(Provided data)

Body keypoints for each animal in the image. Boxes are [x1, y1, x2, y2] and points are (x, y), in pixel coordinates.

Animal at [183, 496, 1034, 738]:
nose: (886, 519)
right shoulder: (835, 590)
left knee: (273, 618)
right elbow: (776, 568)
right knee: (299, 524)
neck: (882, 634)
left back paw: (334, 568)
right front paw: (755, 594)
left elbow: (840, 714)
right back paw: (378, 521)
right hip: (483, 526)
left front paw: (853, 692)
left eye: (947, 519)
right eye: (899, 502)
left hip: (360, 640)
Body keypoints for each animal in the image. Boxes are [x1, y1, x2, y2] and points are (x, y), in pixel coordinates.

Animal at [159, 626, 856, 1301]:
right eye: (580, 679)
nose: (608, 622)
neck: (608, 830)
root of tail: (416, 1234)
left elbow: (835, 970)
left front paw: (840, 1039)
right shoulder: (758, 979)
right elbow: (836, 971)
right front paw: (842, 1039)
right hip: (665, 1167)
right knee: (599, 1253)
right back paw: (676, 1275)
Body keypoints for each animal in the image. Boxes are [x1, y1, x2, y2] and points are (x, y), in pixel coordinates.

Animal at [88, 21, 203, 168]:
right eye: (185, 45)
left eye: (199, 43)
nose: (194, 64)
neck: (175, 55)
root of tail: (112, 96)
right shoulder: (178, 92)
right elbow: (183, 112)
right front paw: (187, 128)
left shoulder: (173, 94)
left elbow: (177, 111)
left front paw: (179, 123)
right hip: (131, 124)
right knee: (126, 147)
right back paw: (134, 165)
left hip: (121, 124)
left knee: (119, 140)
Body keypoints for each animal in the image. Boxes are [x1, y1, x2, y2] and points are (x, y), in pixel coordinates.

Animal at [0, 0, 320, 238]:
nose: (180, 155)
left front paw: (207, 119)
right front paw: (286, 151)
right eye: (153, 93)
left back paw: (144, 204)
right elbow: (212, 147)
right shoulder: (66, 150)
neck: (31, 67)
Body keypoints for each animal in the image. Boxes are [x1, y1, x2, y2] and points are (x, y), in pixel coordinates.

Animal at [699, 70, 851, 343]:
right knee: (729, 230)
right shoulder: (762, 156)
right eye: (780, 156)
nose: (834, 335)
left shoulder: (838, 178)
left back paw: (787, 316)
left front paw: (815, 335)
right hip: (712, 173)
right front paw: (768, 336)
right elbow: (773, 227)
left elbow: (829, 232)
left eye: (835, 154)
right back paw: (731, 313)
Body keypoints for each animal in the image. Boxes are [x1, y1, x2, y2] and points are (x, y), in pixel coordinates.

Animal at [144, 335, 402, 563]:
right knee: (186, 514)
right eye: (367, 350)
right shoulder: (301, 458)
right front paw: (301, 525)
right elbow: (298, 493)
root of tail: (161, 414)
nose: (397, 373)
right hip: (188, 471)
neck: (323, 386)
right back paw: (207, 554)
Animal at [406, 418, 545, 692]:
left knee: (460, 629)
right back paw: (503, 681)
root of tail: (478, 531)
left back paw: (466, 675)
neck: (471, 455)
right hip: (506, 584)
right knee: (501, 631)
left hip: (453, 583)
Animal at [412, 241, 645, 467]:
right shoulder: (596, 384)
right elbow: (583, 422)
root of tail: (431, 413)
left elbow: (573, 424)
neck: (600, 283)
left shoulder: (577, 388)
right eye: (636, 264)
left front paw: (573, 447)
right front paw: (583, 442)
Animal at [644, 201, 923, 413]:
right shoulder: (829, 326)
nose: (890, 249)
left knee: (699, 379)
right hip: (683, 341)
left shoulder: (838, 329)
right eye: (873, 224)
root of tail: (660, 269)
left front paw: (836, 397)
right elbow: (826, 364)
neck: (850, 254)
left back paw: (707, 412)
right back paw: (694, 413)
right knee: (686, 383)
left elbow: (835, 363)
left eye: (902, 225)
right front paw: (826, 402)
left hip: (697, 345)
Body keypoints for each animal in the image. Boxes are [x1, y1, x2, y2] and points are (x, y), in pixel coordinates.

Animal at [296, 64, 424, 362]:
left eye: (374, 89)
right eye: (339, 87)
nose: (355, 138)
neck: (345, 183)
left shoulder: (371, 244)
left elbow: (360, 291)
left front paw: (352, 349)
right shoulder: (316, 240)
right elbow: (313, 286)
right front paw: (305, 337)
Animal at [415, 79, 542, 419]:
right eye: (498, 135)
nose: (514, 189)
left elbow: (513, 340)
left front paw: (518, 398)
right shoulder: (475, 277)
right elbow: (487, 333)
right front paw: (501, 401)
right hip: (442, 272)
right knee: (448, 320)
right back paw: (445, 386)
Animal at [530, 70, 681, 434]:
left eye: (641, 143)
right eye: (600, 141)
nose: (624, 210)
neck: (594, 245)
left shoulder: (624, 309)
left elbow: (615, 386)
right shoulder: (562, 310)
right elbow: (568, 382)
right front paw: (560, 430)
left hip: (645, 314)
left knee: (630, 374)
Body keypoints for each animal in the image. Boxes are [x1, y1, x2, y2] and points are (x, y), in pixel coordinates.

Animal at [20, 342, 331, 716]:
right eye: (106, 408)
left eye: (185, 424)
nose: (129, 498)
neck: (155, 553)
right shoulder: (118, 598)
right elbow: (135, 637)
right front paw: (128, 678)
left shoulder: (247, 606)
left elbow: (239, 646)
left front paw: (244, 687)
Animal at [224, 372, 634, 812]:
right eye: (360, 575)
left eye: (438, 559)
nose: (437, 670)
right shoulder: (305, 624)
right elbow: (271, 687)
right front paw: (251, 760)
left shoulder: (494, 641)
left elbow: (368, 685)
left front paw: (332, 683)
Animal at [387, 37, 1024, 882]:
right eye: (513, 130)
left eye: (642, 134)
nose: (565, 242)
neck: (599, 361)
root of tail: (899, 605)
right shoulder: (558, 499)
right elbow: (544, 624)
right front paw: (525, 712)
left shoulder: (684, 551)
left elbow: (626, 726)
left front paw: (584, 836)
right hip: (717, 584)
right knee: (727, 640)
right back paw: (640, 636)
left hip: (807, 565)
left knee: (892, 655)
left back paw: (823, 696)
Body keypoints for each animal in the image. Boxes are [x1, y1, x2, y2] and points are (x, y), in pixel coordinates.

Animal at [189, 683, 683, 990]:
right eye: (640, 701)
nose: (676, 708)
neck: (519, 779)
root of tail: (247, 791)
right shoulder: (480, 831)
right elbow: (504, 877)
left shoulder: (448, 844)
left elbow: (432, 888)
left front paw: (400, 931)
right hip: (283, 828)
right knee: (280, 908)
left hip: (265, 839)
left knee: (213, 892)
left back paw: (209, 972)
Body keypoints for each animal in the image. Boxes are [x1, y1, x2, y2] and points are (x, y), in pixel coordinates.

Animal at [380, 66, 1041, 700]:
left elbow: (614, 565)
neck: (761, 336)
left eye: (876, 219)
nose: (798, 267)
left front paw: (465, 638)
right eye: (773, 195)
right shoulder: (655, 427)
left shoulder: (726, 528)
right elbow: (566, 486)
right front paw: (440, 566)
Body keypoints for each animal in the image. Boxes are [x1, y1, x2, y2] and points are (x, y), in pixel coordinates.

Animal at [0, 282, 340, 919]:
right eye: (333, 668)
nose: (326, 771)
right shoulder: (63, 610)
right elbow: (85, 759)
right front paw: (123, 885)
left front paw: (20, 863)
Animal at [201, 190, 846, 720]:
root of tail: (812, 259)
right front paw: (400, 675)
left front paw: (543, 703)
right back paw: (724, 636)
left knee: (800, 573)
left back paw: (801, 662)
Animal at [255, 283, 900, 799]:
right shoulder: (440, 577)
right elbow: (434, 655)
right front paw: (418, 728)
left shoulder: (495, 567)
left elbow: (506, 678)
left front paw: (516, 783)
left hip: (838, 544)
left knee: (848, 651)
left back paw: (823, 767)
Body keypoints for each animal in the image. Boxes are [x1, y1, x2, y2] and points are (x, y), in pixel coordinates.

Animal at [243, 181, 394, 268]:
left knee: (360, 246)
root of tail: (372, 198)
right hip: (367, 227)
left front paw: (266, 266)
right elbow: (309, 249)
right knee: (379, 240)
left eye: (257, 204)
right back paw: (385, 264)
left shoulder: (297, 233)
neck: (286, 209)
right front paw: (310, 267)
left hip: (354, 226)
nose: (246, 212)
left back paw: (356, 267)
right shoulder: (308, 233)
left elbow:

(End Provided data)

• _Work request_: Nothing past the line containing "right back paw: (676, 1275)" should be restated; transcribe the material exactly from its first line through that line.

• _Result_:
Body keypoints for each animal in the image. Boxes are [x1, y1, x2, y2] and points are (x, y), in pixel coordinates.

Animal at [183, 496, 1034, 738]:
nose: (886, 519)
right shoulder: (835, 590)
left knee: (273, 618)
right elbow: (776, 568)
right knee: (299, 524)
neck: (882, 634)
left back paw: (334, 568)
right front paw: (755, 594)
left elbow: (840, 714)
right back paw: (378, 521)
right hip: (483, 526)
left front paw: (853, 692)
left eye: (947, 519)
right eye: (899, 502)
left hip: (360, 640)
Body keypoints for each animal in the image. Boxes are [x1, y1, x2, y2] and points are (x, y), in pixel coordinates.

Animal at [159, 626, 856, 1301]:
right eye: (580, 679)
nose: (608, 622)
neck: (608, 830)
root of tail: (416, 1234)
left elbow: (835, 970)
left front paw: (840, 1039)
right shoulder: (758, 979)
right elbow: (836, 971)
right front paw: (842, 1039)
right hip: (665, 1167)
right knee: (599, 1253)
right back paw: (676, 1275)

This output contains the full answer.